11      La Carta comunitaria dei diritti sociali fondamentali dei lavoratori, adottata nel corso della riunione del Consiglio europeo tenutasi a Strasburgo il 9 dicembre 1989, cui fa riferimento l’art. 136, n. 1, CE, enuncia al suo punto 26:

«Ogni persona handicappata, a prescindere dall’origine e dalla natura dell’handicap, deve poter beneficiare di concrete misure aggiuntive intese a favorire l’inserimento sociale e professionale.

Tali misure devono riguardare la formazione professionale, l’ergonomia, l’accessibilità, la mobilità, i mezzi di trasporto e l’alloggio e devono essere in funzione delle capacità degli interessati».

 La normativa nazionale

12      L’art. 14 della Costituzione spagnola è del seguente tenore:

«Gli spagnoli sono uguali davanti alla legge, senza alcuna discriminazione per motivi di nascita, razza, sesso, religione, opinione o di qualsiasi altra condizione o circostanza personale o sociale».

13      Il regio decreto legislativo 24 marzo 1995, n. 1, recante approvazione del testo modificato della legge sullo statuto dei lavoratori (Estatuto de los Trabajadores; BOE n. 75 del 29 marzo 1995, pag. 9654; in prosieguo: lo «statuto dei lavoratori»), opera una distinzione tra il licenziamento irregolare e il licenziamento nullo.

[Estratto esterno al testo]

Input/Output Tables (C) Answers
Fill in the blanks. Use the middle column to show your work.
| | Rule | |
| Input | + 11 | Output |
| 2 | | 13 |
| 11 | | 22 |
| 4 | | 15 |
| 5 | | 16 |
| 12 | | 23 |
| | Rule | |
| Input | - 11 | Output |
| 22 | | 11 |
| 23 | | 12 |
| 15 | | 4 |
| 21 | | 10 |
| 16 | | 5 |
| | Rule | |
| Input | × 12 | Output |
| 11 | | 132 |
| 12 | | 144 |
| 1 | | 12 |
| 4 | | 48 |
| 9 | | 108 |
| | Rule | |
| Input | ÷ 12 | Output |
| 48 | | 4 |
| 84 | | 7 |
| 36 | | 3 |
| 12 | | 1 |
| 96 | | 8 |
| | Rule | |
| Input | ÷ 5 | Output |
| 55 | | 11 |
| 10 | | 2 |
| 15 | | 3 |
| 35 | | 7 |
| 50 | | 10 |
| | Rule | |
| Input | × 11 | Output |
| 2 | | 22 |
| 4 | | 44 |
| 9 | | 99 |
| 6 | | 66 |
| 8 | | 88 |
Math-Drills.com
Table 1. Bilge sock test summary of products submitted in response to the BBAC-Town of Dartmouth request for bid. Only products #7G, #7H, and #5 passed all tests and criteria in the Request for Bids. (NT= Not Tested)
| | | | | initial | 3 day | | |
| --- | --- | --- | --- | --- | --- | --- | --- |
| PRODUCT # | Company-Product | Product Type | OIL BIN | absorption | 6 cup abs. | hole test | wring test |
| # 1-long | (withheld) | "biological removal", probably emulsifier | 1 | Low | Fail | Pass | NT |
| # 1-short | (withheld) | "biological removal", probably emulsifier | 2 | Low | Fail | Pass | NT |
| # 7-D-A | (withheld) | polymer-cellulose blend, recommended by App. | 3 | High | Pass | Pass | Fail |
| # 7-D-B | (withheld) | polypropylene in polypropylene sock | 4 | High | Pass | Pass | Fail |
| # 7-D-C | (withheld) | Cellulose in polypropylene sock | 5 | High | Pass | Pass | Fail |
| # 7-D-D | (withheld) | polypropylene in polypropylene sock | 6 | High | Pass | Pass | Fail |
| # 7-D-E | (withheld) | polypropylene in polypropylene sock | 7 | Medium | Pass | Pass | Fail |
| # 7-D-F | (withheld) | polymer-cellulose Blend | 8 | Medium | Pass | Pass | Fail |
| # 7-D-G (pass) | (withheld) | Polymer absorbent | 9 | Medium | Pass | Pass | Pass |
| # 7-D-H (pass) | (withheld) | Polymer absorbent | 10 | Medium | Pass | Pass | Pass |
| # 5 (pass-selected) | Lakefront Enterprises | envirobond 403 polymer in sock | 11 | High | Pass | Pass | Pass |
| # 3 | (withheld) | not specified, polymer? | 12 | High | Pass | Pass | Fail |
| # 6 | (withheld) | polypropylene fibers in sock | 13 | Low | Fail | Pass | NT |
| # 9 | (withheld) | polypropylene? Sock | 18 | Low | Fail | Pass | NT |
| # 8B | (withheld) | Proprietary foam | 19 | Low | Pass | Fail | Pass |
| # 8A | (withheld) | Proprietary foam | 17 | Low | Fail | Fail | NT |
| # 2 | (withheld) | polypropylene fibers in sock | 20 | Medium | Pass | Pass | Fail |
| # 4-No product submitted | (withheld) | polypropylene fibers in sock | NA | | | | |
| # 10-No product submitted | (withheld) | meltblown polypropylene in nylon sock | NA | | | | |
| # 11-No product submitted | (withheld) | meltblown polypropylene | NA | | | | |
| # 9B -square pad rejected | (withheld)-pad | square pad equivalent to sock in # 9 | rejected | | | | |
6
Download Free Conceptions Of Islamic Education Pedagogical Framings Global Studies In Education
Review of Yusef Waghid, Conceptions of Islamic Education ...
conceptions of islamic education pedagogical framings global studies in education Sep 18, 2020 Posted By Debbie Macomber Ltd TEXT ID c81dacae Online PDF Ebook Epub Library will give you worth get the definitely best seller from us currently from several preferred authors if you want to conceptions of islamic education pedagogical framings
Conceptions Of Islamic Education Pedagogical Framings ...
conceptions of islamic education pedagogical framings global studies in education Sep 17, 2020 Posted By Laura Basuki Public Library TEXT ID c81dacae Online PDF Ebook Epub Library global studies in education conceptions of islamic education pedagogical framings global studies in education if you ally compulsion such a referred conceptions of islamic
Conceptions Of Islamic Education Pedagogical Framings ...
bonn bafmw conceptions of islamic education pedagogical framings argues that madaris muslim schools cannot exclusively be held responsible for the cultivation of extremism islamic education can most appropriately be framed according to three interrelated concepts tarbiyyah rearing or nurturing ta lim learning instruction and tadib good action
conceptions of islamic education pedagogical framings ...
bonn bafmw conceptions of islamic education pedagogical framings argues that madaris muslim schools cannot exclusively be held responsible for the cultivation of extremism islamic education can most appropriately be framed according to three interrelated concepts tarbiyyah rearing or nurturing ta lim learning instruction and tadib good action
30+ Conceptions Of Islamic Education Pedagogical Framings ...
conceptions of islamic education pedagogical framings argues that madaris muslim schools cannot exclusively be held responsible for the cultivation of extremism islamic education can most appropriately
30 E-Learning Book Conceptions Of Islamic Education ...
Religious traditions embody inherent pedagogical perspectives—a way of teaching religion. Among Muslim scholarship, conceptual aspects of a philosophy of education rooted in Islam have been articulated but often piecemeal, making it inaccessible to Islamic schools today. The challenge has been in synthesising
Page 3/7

14      L’art. 55, nn. 5 e 6, dello statuto dei lavoratori così dispone:

«5.      È nullo qualsiasi licenziamento che sia fondato su una delle cause di discriminazione vietate dalla Costituzione o dalla legge, ovvero produca una violazione di diritti fondamentali e di libertà pubbliche riconosciute al lavoratore.

(…)

6.      La nullità di un licenziamento ha per effetto l’immediata reintegrazione del lavoratore, nonché il versamento dei salari non percepiti».

15      In caso di licenziamento irregolare, dall’art. 56, nn. 1 e 2 dello statuto dei lavoratori deriva per il lavoratore la perdita del posto di lavoro con versamento di un indennizzo, a meno che il datore di lavoro non scelga di reintegrarlo.

16      Per quanto riguarda il divieto di discriminazione nei rapporti di lavoro, l’art. 17 dello statuto dei lavoratori, nella versione modificata dalla legge 30 dicembre 2003, n. 62, che prevede misure fiscali, amministrative e d’ordine sociale (BOE n. 313 del 31 dicembre 2003, pag. 46874), diretta a recepire nel diritto spagnolo la direttiva 2000/78, così dispone:

«1.      Sono nulli e privi di effetto le norme di regolamento, le clausole dei contratti collettivi, i contratti individuali e le decisioni unilaterali del datore di lavoro che creano direttamente o indirettamente discriminazioni sfavorevoli a causa dell’età o dell’handicap ovvero discriminazioni favorevoli o sfavorevoli ai fini dell’impiego, come pure ai fini della retribuzione, dell’orario di lavoro e di altre condizioni di lavoro, per ragioni basate su sesso, razza o origine etnica, stato civile, condizione sociale, religione o convinzioni personali, idee politiche, orientamento sessuale, adesione o meno ai sindacati e ai relativi accordi, vincoli di parentela con altri lavoratori nell’impresa e lingua nell’ambito dello Stato spagnolo.

(…)».

 Causa principale e questioni pregiudiziali

17      La sig.ra Chacón Navas lavorava per la Eurest, società specializzata nella ristorazione collettiva. Il 14 ottobre 2003 ha dovuto interrompere l’attività lavorativa a causa di malattia e, secondo i servizi sanitari pubblici che la seguivano, non è stata in grado di riprendere a breve termine la sua attività professionale. Il giudice del rinvio non ha fornito alcuna indicazione sulla malattia di cui soffre la sig.ra Chacón Navas.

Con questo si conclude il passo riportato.